Blog article: Towards an updated Data Quality Score in Open Data

Towards an updated Data Quality Score in Open Data

Article text

Why and how Open Data Toronto is updating its score to assess data quality  

In 2020, we at Open Data Toronto started assigning and publishing Data Quality Scores (DQS) for a number of datasets. Now, in 2023, we’re updating some of the finer details of how we calculate and present these scores so to benefit data users and owners alike. 

How it started 

Way back when our portal started, we measured success in number of datasets; the more open datasets we had, the better we thought we were doing. 

This was wrong for a couple reasons: 

  1. Users don’t care how many datasets we have per se – they care about the datasets they want 
  2. Having more datasets doesn’t necessarily mean more data is being used 
  3. Data publishers thought that publishing more was key, and we worried this incentivized them to publish more datasets instead of better datasets 

If we stayed the course of “more is better”, then we risked making a swamp; a catalog of hundreds of out-of-date datasets in less-than-open formats, with no metadata and no context. It would be like a huge library, but you can never find what you want, and most books are in a language you can’t even read.  

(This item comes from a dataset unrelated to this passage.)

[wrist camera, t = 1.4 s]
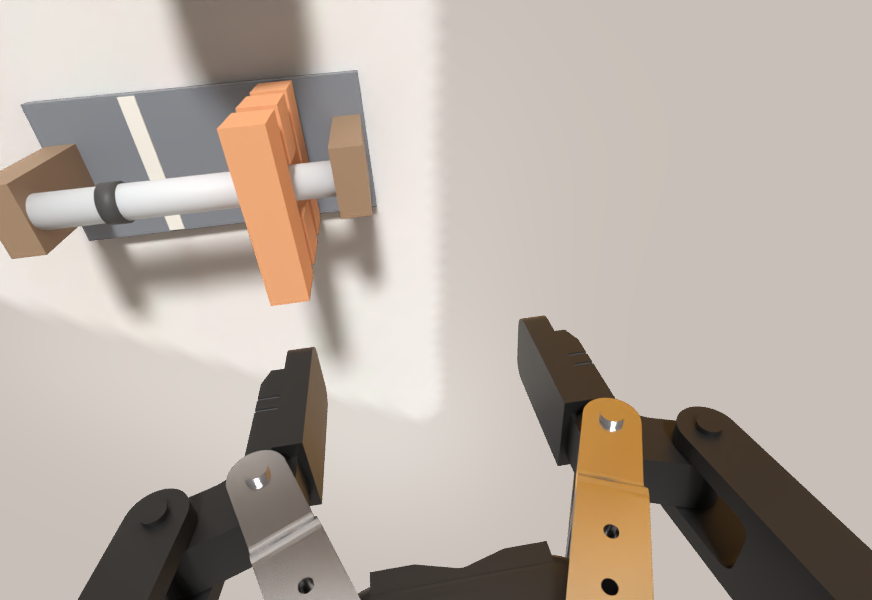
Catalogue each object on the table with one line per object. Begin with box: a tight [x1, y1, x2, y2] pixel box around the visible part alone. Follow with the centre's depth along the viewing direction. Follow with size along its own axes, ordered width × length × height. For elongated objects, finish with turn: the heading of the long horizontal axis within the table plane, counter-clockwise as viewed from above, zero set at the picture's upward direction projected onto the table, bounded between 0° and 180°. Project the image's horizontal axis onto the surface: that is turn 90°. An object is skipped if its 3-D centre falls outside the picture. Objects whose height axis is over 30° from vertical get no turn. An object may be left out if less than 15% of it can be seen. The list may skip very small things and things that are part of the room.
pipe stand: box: [0, 70, 376, 259], centre depth 30 cm, size 20×9×8 cm, turn 94°
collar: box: [217, 80, 321, 306], centre depth 28 cm, size 2×9×11 cm, turn 4°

Aiming to curtail this, we started assessing a basic measure of “quality” of our datasets. If you’re curious about our initial inspiration for doing DQS and how it worked, see the articles below for more: 

In short, though, we started with evaluating 5 general “dimensions” of data quality: 

  • Usability – how easy is the data to work with? 
  • Metadata – Is the data well described? 
  • Freshness – Is the dataset up to date? 
  • Completeness – Is there lots of missing data? 
  • Accessibility – Is the data easy to access for different kinds of users? 

We would evaluate the data based on those 5 dimensions, assigning it a score for each dimension. We would then sum those scores, weighing each dimension differently, to create a final score (out of 100) and grade (Gold, Silver, or Bronze) based on that score. 

We would recalculate that score for every dataset we had in our database (which is not every dataset – some are stored in files – more on that later) every week and present the grade on each dataset page.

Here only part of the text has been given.